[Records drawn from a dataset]
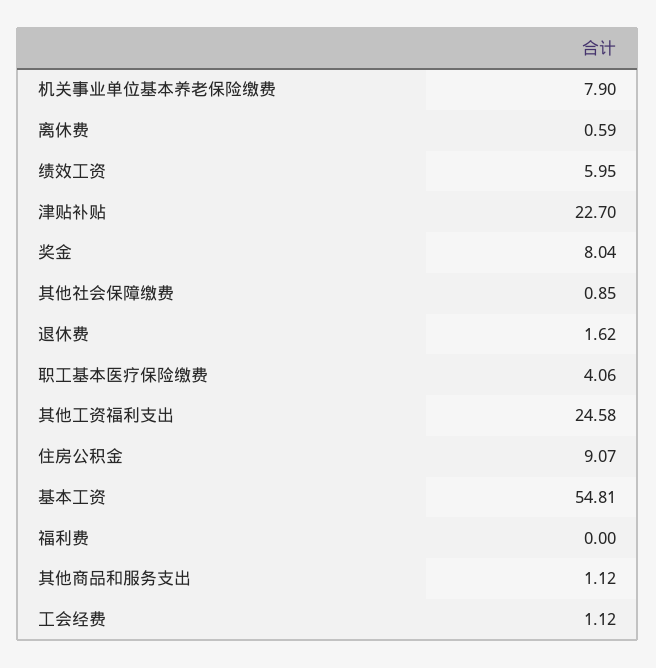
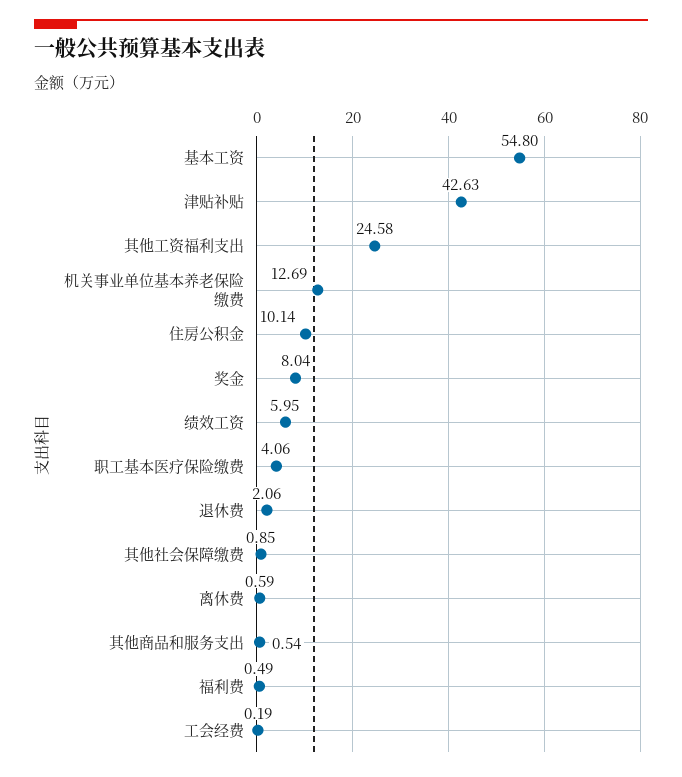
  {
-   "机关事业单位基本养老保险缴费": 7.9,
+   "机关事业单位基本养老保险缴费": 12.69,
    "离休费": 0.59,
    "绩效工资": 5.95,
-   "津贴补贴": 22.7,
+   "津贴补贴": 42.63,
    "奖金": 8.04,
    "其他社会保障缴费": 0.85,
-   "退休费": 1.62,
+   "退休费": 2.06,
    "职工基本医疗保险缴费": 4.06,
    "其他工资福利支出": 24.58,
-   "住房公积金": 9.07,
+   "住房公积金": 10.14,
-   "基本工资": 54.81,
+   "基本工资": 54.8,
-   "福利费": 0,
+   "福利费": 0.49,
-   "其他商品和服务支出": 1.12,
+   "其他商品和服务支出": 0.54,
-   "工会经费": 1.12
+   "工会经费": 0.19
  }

...

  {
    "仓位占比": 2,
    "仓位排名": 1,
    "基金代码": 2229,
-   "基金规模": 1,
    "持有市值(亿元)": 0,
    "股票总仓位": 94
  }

Directive: Give the number of lines in the entries that hold the word "机关事业单位基本养老保险缴费", and nothing else.

Task response: 2